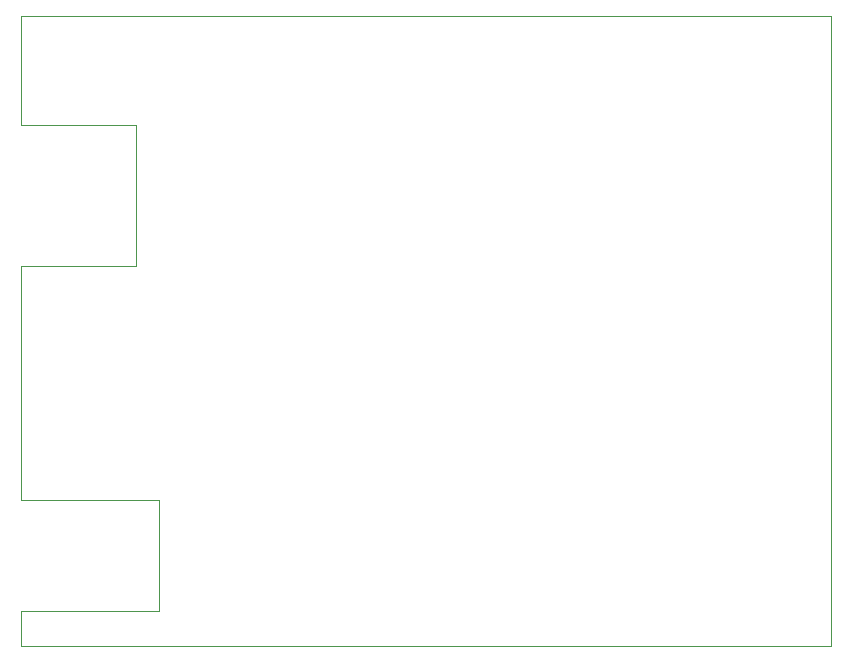
<source format=gbr>
%TF.GenerationSoftware,KiCad,Pcbnew,(5.1.9)-1*%
%TF.CreationDate,2021-01-06T17:38:29+00:00*%
%TF.ProjectId,RFMduino,52464d64-7569-46e6-9f2e-6b696361645f,rev?*%
%TF.SameCoordinates,Original*%
%TF.FileFunction,Profile,NP*%
%FSLAX46Y46*%
G04 Gerber Fmt 4.6, Leading zero omitted, Abs format (unit mm)*
G04 Created by KiCad (PCBNEW (5.1.9)-1) date 2021-01-06 17:38:29*
%MOMM*%
%LPD*%
G01*
G04 APERTURE LIST*
%TA.AperFunction,Profile*%
%ADD10C,0.050000*%
%TD*%
G04 APERTURE END LIST*
D10*
X119507000Y-66421000D02*
X119507000Y-57150000D01*
X129286000Y-66421000D02*
X119507000Y-66421000D01*
X129286000Y-78359000D02*
X129286000Y-66421000D01*
X119507000Y-78359000D02*
X129286000Y-78359000D01*
X119507000Y-98171000D02*
X119507000Y-78359000D01*
X131191000Y-98171000D02*
X119507000Y-98171000D01*
X131191000Y-107569000D02*
X131191000Y-98171000D01*
X119507000Y-107569000D02*
X131191000Y-107569000D01*
X119507000Y-110490000D02*
X119507000Y-107569000D01*
X188087000Y-110490000D02*
X119507000Y-110490000D01*
X188087000Y-57150000D02*
X188087000Y-110490000D01*
X185547000Y-57150000D02*
X188087000Y-57150000D01*
X119507000Y-57150000D02*
X185547000Y-57150000D01*
M02*

</source>
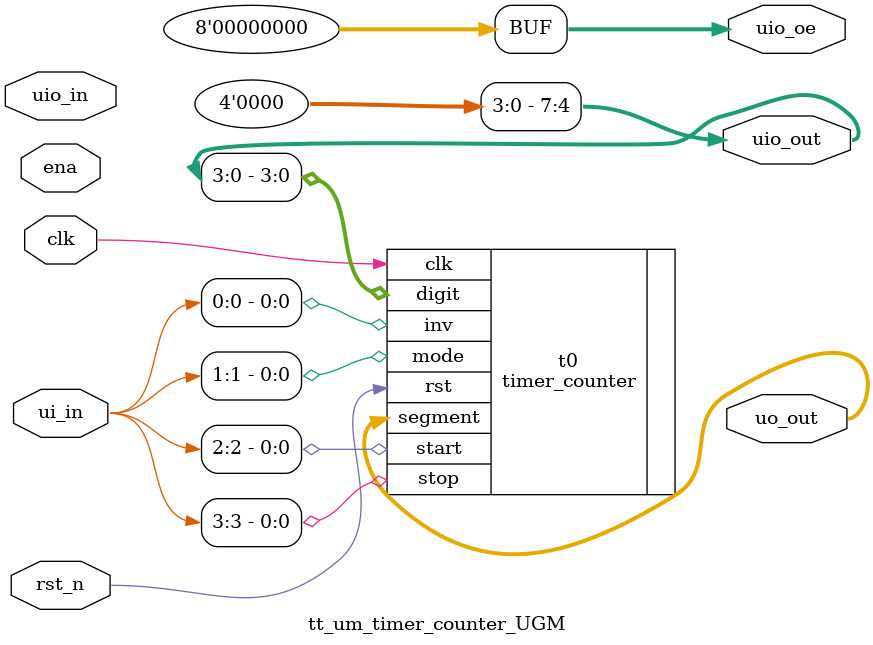
<source format=v>
`default_nettype none

module tt_um_timer_counter_UGM (
    input wire [7:0] ui_in, // Dedicated inputs - connected to the 8-bit ADC parallel output
    output wire [7:0] uo_out, // Dedicated outputs - connected to adc convStart, adc rd_cs, and synchronous rectifier high and low
    input  wire [7:0] uio_in,   // IOs: Bidirectional Input path - one input connected to adc busy signal
    output wire [7:0] uio_out,  // IOs: Bidirectional Output path
    output wire [7:0] uio_oe,   // IOs: Bidirectional Enable path (active high: 0=input, 1=output)
    input  wire       ena,      // will go high when the design is enabled
    input  wire       clk,      // clock
    input  wire       rst_n     // reset_n - low to reset
);
    
    assign uio_oe = {8{1'b0}};
    assign uio_out[7:4] = {4{1'b0}};
    // assign uo_out = {8{1'b0}};

    timer_counter t0(
        .clk(clk), .inv(ui_in[0]), .rst(rst_n),
        .mode(ui_in[1]), .start(ui_in[2]), .stop(ui_in[3]),
        .segment(uo_out), .digit(uio_out[3:0])
    );

endmodule




</source>
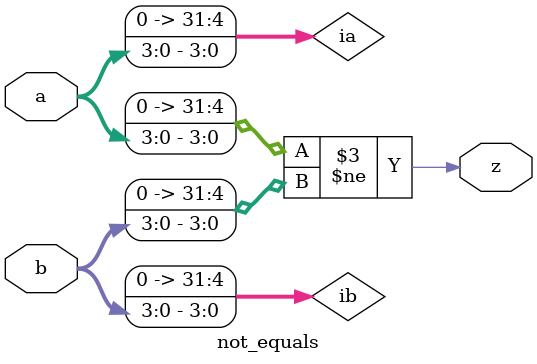
<source format=v>

module not_equals (a, b, z);
  input [3:0] a, b;
  output z;

  integer ia, ib;

  always @(a)
   ia = a;

  always @(b)
   ib = b;

  assign z = ia != ib;
endmodule

</source>
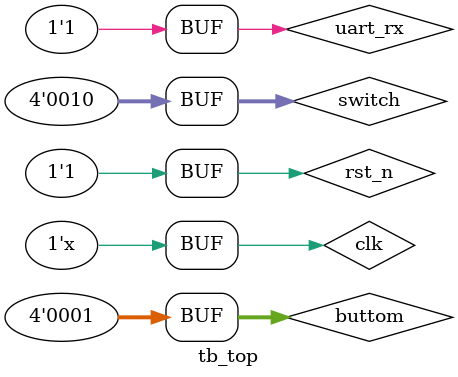
<source format=v>
`timescale 1ns / 1ps

module tb_top;

    reg        clk = 0;
    reg        rst_n = 0;
    reg  [3:0] buttom = 4'h01;
    reg  [3:0] switch = 4'h02;
    wire [3:0] led;
    reg        uart_rx = 1;  //UART接收端口
    wire       uart_tx;  //UART发送端口

    always #5 clk = ~clk;

    initial
    begin
        #15 rst_n <= 1'b1;
    end

    top top(
        .clk     (clk),
        .rst_n   (rst_n),
        .buttom  (buttom),
        .switch  (switch),
        .led     (led),
        .uart_rx (uart_rx),
        .uart_tx (uart_tx)
    );

endmodule

</source>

+++

▶ _DIRECTIONS_:
The response must consist solely of the number of lines in the listing above that contain "input".

▶ _SOLUTION TO THIS EXERCISE_:
7